To be sure, many Native Americans, especially in the West, don't care about the mascot controversy. I have spoken with Winnebagos and Navajos and others of this opinion. However, national Native leadership verges on unanimous disapproval. In addition to NMAI, the National Congress of American Indians, the National Indian Education Association, and fifty other Native organizations have come out against the practice. Native thought is changing. So is non-Native thinking and practice. The state school board of Maryland came out against Indian mascots by a vote of 10 to 2. Proponents of retaining "Fighting Sioux" at the University of North Dakota forced a statewide referendum in the matter in 2012 but were stunned when citizens voted two to one to drop the name. Several major newspapers, including the Duluth News-Tribune, Kansas City Star, Minneapolis Star-Tribune, Portland Oregonian, and Seattle Times, no longer use "Redskin."  Washington's arts weekly, the City Paper, switched to "Pigskins." The others just say "the Washington NFL team," as will I henceforth. Perhaps movement on this matter is akin to the rapid change we are seeing about same-sex marriage. Still, the Atlanta Braves, Kansas City Chiefs, Cleveland Indians, and Chicago Blackhawks among major professional sports teams show no signs of giving way, although the Blackhawks' mascot is a hawk, not an Indian (Its logo remains an Indian head).

In the aftermath of the seminar at NMAI, officials of the Washington NFL franchise cited high school teams as justification for their offensive nickname. Somehow, if high schools also called their teams "Redskins," then the term can't be racist, so this legitimizes our using it. Of course, the defense lacks logic. As well, the NFL team owner apparently does not realize that high schools across America have been giving up the name. Monroe Gilmour and the North Carolina Mascot Education & Action Group have helped persuade more than half of all schools in North Carolina that once used "Redskin" and other such names and symbols to abandon them. Moreover, on February 8, 2013, the day after NMAI's seminar, the Michigan Department of Civil Rights filed a discrimination complaint with the Office of Civil Rights at the U.S. Department of Education. The state agency charged some thirty-five school districts in Michigan with discrimination against American Indians because they named their athletic teams "Redskins," "Warriors," "Chiefs," etc., and used Indian mascots. According to the Civil Rights Department, this "creates a hostile environment."

Michigan deliberately chose to file on February 8 because February 8, 1887, was the dark day in Indian history when Congress passed the Dawes Act. In a fascinating invocation of the power of history, the Civil Rights Department stated in its Supporting Argument:

[W]e believe that no school where students, teachers, parents, and administrators knew and taught America's history well enough to recognize the Dawes Act would want to use the cartoonish imagery, sacred objects, disrespectful nick names, or other questionable imagery of American Indian's that many use today.

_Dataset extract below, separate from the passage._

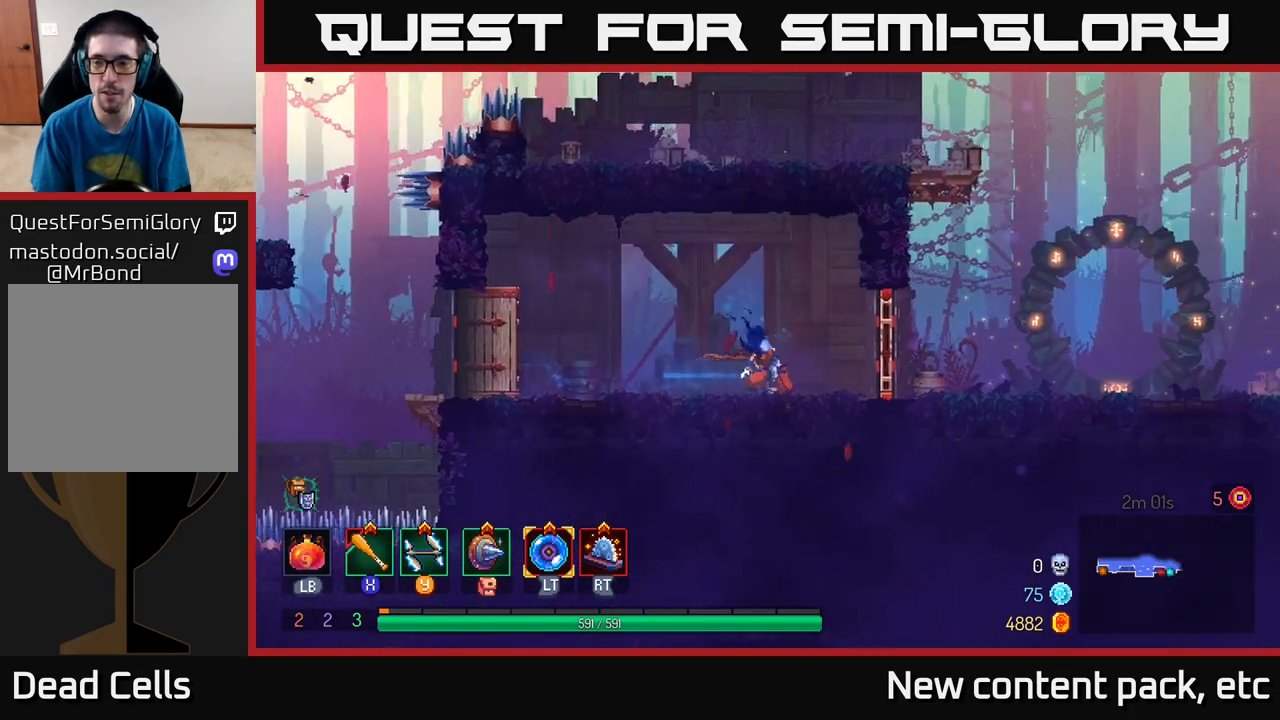
{"buttons": [], "left_stick": "right", "right_stick": "center", "events": [[150, "R1", "down"], [250, "R1", "up"]]}
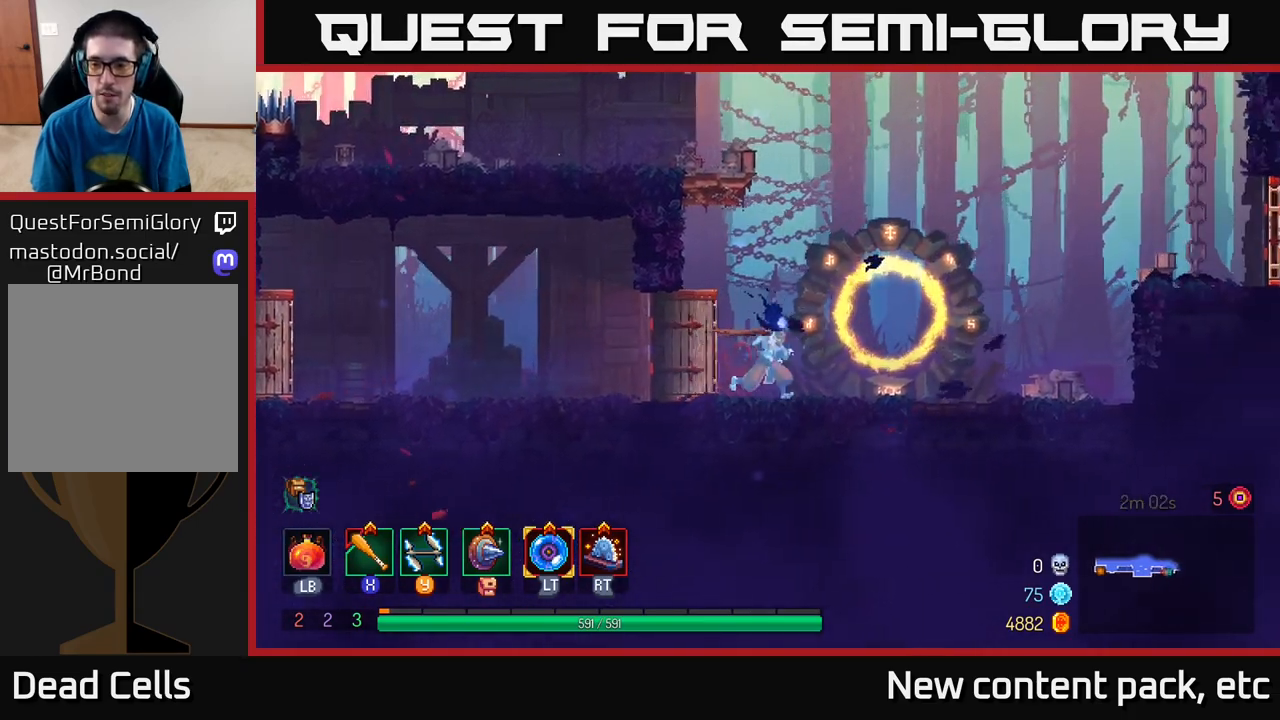
{"buttons": ["A"], "left_stick": "right", "right_stick": "center", "events": [[83, "B", "down"], [283, "B", "up"], [417, "A", "down"]]}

The complaint singled out "Redskins" for its "particularly negative connotations," since it "has historically been used as a racial slur." The state asserted that studies by Fryberg and others "empirically, objectively, and conclusively establish" that the continued use of American Indian mascots harms Native students.  Moreover, Michigan continued,

  "officially sanctioned use of such imagery conveys a message that stereotyping is acceptable. This has an indirect negative impact on all students when they later must deal with diverse workplaces, a diverse society and a global marketplace."

Surely NMAI, Gilmour, the Kansas City Star, the Michigan Department of Civil Rights, and all the rest have a point.  America's high schools and colleges need to prepare students with sensitivity, so they can work with people from other countries and other cultures. Otherizing other people by naming teams "for" them does not help. Nor does "honoring" American Indians as mascots help us remember American Indian history as it was.